Triple H, der mittlerweile neue mächtige Mann beim Hauptkonkurrenten World Wrestling Entertainment ist, schaut sich die Situation bei Tony Khans Gurkentruppe genau an. Er wird seine Schlüsse ziehen und entsprechend handeln. Ob er sogar CM Punk zurück zu WWE holt? Nach Cody Rhodes würde ich alles für möglich halten. Hunter Hearst Helmsley aka Paul Levesque knows, whats good for business. Es muss ja nicht gleich CM Punk sein. Mit Mark Henry weiß man bei All Elite Wrestling auch nicht viel anzufangen, ebenso mit the Big Show. Gib denen neue Legendenverträge, setze sie keinen Demütigungen mehr aus, dann sind die WWE Urgesteine wieder da, wo sie hingehören. Die zwei genannten Herren machen jetzt zwar nicht den Unterschied, aber ein schleichender Rückkauf verlorengegangener Assets würde Khan sicherlich nervös machen und weitere Fehler seinerseits provozieren. Wenn Triple H dann einfach mal ein gutes Angebot an MJF und Wardlow abgibt, bin ich gespannt, wie Tony Khan darauf reagieren wird. Auch wenn diese Familie irrsinnig reich ist – irrsinnig ist nicht gleich unendlich. Vati Khan (Entschuldigung, dieses Wortspiel wollte ich schon immer mal unterbringen) sieht nicht ewig zu, wie der Sohnemann seine hart erarbeiteten Geldscheine förmlich in den Ofen schmeißt. Wir wissen, dass TK bei AEW keinen Phantasieprofit einfahren muss. Wir wissen, dass das nur ein Hobby seinerseits ist, ein Ausleben von Kindheitsträumen. Aber irgendwann wird auch aus einem Hobby bitterer Ernst.

Die ganze CM Punk Geschichte macht mich echt sauer. Ihr merkt das sicher. Einerseits, weil die beteiligten Entscheidungsträger die Sache so plump verbockt haben und andererseits, weil Punk selbst seinen Teil dazu beigetragen hat. Diese Pressekonferenz – oder Media Scrum, wie das nun offensichtlich heißt – damit hat er sich keinen Gefallen getan. So sehr ich auch verstehen kann, dass er die Schnauze voll hat und sein Ego ihm ein schlechter Ratgeber war, aber diese dreckige Wäsche wäscht man nicht vor laufender Kamera. Auch bringt man seinen Boss nicht in so eine Lage. Schaut einfach auf TK’s Reaktionen im Video. Fast tut er mir leid, aber eben nur fast.
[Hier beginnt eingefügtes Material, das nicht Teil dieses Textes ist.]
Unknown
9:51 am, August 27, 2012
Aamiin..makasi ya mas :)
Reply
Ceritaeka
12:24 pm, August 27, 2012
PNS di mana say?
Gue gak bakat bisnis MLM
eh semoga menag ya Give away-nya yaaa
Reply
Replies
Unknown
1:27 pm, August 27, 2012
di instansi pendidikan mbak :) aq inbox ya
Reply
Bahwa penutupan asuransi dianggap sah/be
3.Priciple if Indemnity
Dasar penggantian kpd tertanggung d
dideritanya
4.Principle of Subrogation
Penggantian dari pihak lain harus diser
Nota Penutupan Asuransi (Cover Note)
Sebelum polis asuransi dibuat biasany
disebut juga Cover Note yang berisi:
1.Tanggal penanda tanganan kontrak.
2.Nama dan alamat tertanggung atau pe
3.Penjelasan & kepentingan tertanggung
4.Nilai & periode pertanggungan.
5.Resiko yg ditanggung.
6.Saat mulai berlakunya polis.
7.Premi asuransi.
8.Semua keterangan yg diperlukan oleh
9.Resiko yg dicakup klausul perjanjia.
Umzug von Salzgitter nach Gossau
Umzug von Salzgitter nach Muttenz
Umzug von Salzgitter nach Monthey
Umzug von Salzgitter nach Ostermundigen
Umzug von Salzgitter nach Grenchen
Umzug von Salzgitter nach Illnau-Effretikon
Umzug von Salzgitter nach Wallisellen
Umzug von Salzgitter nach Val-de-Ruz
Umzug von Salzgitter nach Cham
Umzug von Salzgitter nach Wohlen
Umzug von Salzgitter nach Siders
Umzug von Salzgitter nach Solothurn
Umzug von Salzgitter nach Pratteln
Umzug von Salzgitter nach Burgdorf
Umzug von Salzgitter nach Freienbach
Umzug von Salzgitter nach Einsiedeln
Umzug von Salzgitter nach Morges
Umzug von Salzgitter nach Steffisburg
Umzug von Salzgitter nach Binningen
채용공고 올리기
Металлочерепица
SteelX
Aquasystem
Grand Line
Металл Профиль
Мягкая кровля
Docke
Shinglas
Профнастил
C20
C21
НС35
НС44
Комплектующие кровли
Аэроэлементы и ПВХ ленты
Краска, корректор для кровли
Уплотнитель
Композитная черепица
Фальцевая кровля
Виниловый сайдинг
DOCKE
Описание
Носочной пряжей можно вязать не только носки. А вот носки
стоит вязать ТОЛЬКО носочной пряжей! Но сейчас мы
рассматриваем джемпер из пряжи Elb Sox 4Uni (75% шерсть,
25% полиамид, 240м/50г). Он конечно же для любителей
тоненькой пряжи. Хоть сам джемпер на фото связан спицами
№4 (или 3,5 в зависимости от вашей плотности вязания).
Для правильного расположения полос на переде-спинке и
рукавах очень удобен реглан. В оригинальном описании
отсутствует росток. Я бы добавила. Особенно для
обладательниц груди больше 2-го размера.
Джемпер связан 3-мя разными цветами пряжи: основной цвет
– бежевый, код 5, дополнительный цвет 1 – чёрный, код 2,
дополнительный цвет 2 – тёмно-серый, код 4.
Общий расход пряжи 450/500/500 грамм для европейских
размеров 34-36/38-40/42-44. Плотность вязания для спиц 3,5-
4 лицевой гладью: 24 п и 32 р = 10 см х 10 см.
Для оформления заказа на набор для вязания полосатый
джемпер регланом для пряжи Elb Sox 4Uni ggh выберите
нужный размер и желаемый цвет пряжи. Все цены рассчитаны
Entweder bist du jedermanns Freund oder einfach mal deren Boss.
Bill Watts oder Dick the Bruiser hätten dich jedenfalls sowas von rund gemacht, hättest du dir so einen Scheiß erlaubt.

Eine Pressekonferenz wie eine Pipebomb – CM Punk highjacking AEWs media scrum

Mir kann keiner erzählen, dass er sich vor dem Engagement bei AEW nicht schlau gemacht hat. Nicht Erkundigungen über die dortigen Arbeitsbedingungen eingeholt hat. Will er uns weismachen, dass er nicht gewusst hat, auf was für ein intrigantes Netzwerk von Karrieristen er sich dort eingelassen hat? Klar, jeder will nach oben kommen oder oben bleiben. Aber das kann man entweder wie Hulk Hogan betreiben oder aber wie John Cena. Bei einem von Beiden fiel halt immer noch genügend Sonnenlicht auf den Waldboden, damit weitere Jungbäume nachwachsen konnten. Bei All Elite Wrestling sehe ich eben nicht, dass strategische Entscheidungen nach Objektivität getroffen werden. Dafür muss ich nicht mal Erkundigungen einholen. Ein Mega-Talent wie Bryan Danielson, der als Heel Wrestler einen Riesenlauf hatte, wird nun gezielt ausgebremst, indem man ihm diese Bremse Moxley ans Bein bindet. MJF – ein Heel mit Ausrufezeichen und das größte Talent seit Jahren (seit Jahren!) wird zu einem Babyface geschrumpft? Wer hat sich das ausgedacht? Chris Jericho?

Wenn ich nicht wüsste, dass es ihnen bei WWE noch schlechter ergeht, würde ich FTR zu einem Wechsel raten.

Alles Fälle, wo ich denke, dass Management seine Finger im Spiel hatte, um sich unliebsame Konkurrenz vom Hals zu halten. Oder zumindest Wrestler, die dem Publikum aufzeigen: hey, es muss nicht Mittelmaß sein. Ihr habt Besseres verdient. Seht her.